Functionalized-MXene-based imprinted MOFs composite membranes for the selective separation of ribavirin

The evident decrease for membrane-treated performance in response to multi-component mixture greatly limited its application. Here, we prepared blended nanomolecularly imprinted composite fiber membranes (CXPM-MIMs) with in situ growth of imprinted MOFs on carboxyl functionalized MXene. Through the carboxylate-assisted coordination pathway, a chelation site is provided by the carboxylate-modified MXene to coordinate with NH2-UiO-66, creating a tightly linked NH2-UiO-66/carboxylate-functionalized MXene heterostructure. The key role of the modified carboxyl group can be identified so that it can help to create a strong coordination bond between the two materials. Conventional MOFs typically lack selectivity and specificity. Here, we present a molecularly imprinted nanocomposite MOFs membrane material that exhibits selective adsorption and molecular separation capabilities. Imprinted UiO-66 (Ce) based on diamino-terephthalic acid was synthesized with water as the only solvent without adding any regulator or additive.
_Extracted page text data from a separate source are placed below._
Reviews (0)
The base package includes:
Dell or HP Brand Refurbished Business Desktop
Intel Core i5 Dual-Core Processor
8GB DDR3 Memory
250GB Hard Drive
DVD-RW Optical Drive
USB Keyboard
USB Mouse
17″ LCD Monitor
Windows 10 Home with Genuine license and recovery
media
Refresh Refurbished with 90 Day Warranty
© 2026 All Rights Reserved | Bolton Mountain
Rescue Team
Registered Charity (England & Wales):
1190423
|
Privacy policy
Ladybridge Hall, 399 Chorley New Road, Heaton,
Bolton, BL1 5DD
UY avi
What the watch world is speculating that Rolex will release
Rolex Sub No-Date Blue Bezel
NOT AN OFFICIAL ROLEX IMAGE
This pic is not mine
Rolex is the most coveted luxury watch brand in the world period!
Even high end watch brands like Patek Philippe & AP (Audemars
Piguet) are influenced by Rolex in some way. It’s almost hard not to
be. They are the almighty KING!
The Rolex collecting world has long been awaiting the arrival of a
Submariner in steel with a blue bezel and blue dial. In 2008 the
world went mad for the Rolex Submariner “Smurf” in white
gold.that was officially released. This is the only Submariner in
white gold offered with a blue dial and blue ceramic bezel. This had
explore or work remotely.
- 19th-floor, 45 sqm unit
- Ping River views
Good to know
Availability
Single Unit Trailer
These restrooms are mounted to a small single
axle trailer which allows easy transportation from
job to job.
By adding ribavirin molecules to multicomponent MOFs using a molecular imprinting technique and carrying out adsorption tests (isothermal and kinetic) as well as selectivity testing, we were able to demonstrate this adsorption-separation mechanism. The valuable testing outcomes shown that the as-prepared CXPM-MIMs performed excellently in terms of pemselectivity for ribavirin (RBV) (permselectivity factor β = 4.89, 10.14, 9.23) in addition to exhibiting perfect specific adsorption ability (58.3mgg-1). The strong permselectivity and particular identification capacity of CXPM-MIMs demonstrated their tremendous potential in the treatment of RBV contamination.